Today is Apple’s 50th anniversary, and for the occasion, Tim Cook sat down with Ryan D’Agostino of Esquire for a lengthy interview about Steve Jobs, Apple’s values as a company, and where the company’s next big idea will come from.

It’s an interesting read that doesn’t cover much new ground, but does reveal some of Cook’s personality, which is sometimes hard to gauge because he’s such a reserved person. During the interview, Cook addressed critics who would prefer that he not meet with politicians who don’t share Apple’s values, noting that:

These things [Apple’s values] can’t move around as the world is moving. They have to stay. They’re our rails—but that doesn’t mean that you don’t communicate and engage with people that have different views. That’s where I always come from, anyway. So you’ll see me everywhere, and you’ll wonder, Oh, he’s meeting with somebody that has a different view than him. I think that’s good. I think it’s good. I think a problem in the world right now is that it’s so polarized and different views aren’t shared or discussed. They just become hardened. And I don’t think that’s good.

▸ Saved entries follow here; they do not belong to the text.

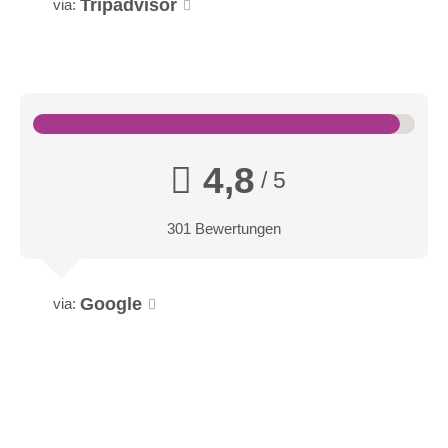
Tripadvisor
via:
4,8
/ 5
301 Bewertungen
Google
via:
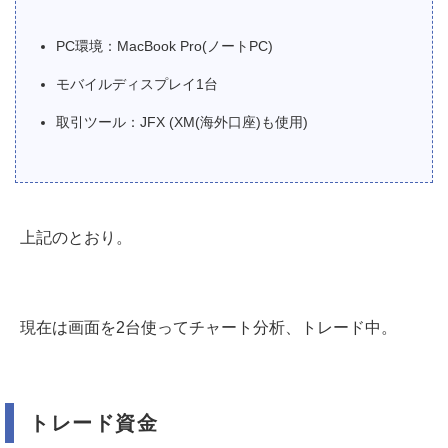
PC環境：MacBook Pro(ノートPC)
モバイルディスプレイ1台
取引ツール：JFX (XM(海外口座)も使用)
上記のとおり。
現在は画面を2台使ってチャート分析、トレード中。
トレード資金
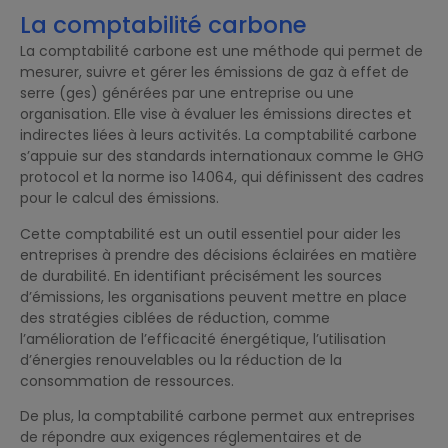
La comptabilité carbone
La comptabilité carbone est une méthode qui permet de
mesurer, suivre et gérer les émissions de gaz à effet de
serre (ges) générées par une entreprise ou une
organisation. Elle vise à évaluer les émissions directes et
indirectes liées à leurs activités. La comptabilité carbone
s’appuie sur des standards internationaux comme le GHG
protocol et la norme iso 14064, qui définissent des cadres
pour le calcul des émissions.
Cette comptabilité est un outil essentiel pour aider les
entreprises à prendre des décisions éclairées en matière
de durabilité. En identifiant précisément les sources
d’émissions, les organisations peuvent mettre en place
des stratégies ciblées de réduction, comme
l’amélioration de l’efficacité énergétique, l’utilisation
d’énergies renouvelables ou la réduction de la
consommation de ressources.
De plus, la comptabilité carbone permet aux entreprises
de répondre aux exigences réglementaires et de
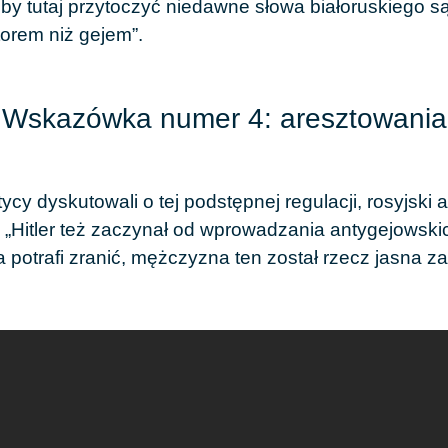
y tutaj przytoczyć niedawne słowa białoruskiego s
torem niż gejem”.
Wskazówka numer 4: aresztowania
ycy dyskutowali o tej podstępnej regulacji, rosyjski 
 „
Hitler
też zaczynał od wprowadzania antygejowskic
 potrafi zranić, mężczyzna ten został rzecz jasna z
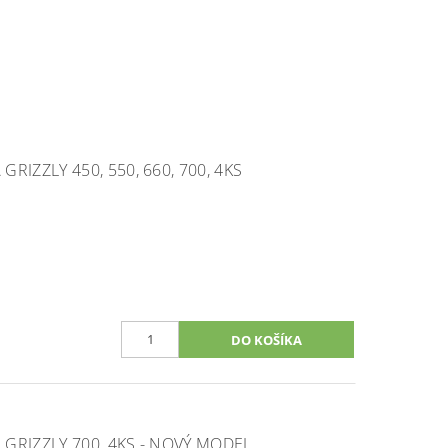
RIZZLY 450, 550, 660, 700, 4KS
GRIZZLY 700, 4KS - NOVÝ MODEL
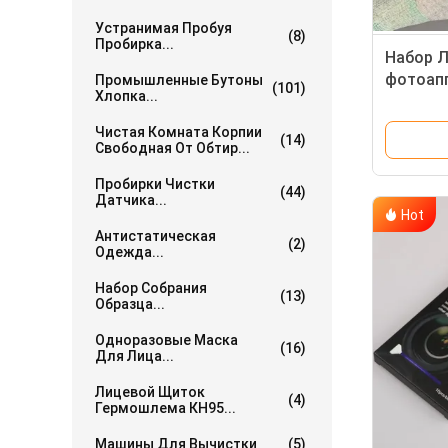
Устранимая Пробуя
(8)
Пробирка...
Набор 
фотоап
Промышленные Бутоны
(101)
Хлопка...
одобре
уборщи
Чистая Комната Корпии
(14)
Свободная От Обтир...
Пробирки Чистки
(44)
Датчика...
Hot
Антистатическая
(2)
Одежда...
Набор Собрания
(13)
Образца...
Одноразовые Маска
(16)
Для Лица...
Лицевой Щиток
(4)
Гермошлема КН95...
Машины Для Вычистки
(5)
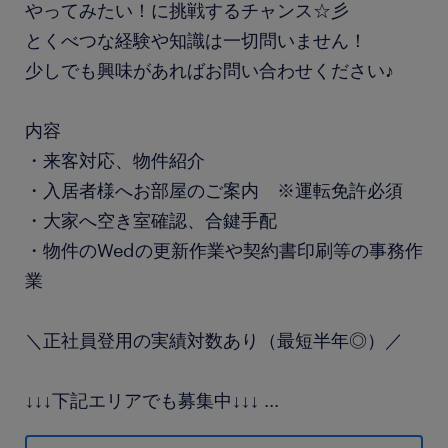
やってみたい！に挑戦するチャンス☆彡
とくべつな経験や知識は一切問いません！
少しでも興味があればお問い合わせください♪
内容
・来客対応、物件紹介
・入居者様へお部屋のご案内 ※運転免許必須
・大家へ空き室確認、合鍵手配
・物件のWedの更新作業や契約書印刷等の事務作
業
＼正社員登用の実績対数あり（最短半年◎）／
↓↓↓下記エリアでも募集中↓↓↓
...
折尾、黒崎、戸畑、下曽根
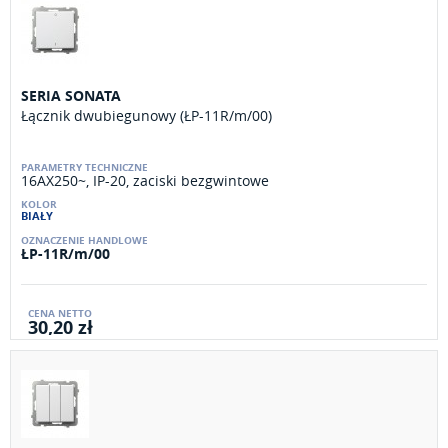
SERIA SONATA
Łącznik dwubiegunowy (ŁP-11R/m/00)
16AX250~, IP-20, zaciski bezgwintowe
BIAŁY
ŁP-11R/m/00
30,20 zł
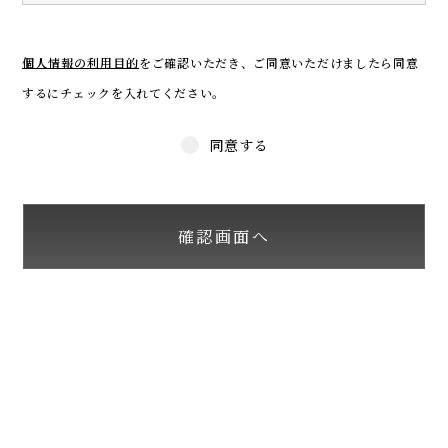
個人情報の利用目的
をご確認いただき、
ご同意いただけましたら同意
するにチェックを入れてください。
同意する
確認画面へ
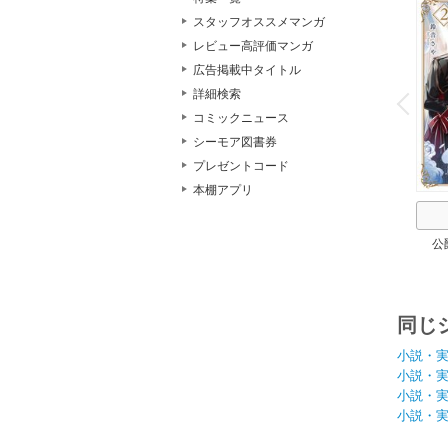
スタッフオススメマンガ
レビュー高評価マンガ
広告掲載中タイトル
o
v
詳細検索
P
r
e
i
u
コミックニュース
シーモア図書券
プレゼントコード
本棚アプリ
公
同じ
小説・
小説・
小説・
小説・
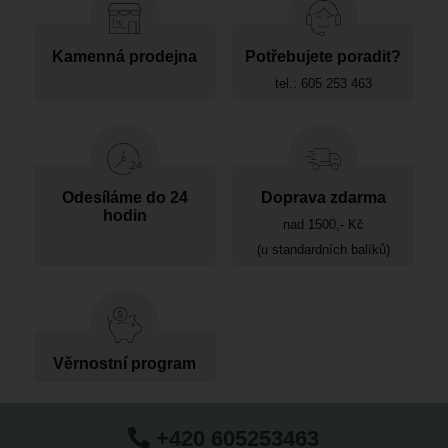
Kamenná prodejna
Potřebujete poradit?
tel.: 605 253 463
Odesíláme do 24
Doprava zdarma
hodin
nad 1500,- Kč
(u standardních balíků)
Věrnostní program
+420 605253463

Apple may not be a company that looks at its past often, but there’s a wisdom in Cook’s approach that’s ripped straight from a past when respectful debate of issues and compromise helped move society forward in a way we haven’t seen for quite some time. Maybe Cook is naive to believe that approach can still work or is looking at the past through rose-colored glasses, but it’s a perspective that’s aligned with Apple’s values, is deeply rooted in its culture, and gives me hope for its future.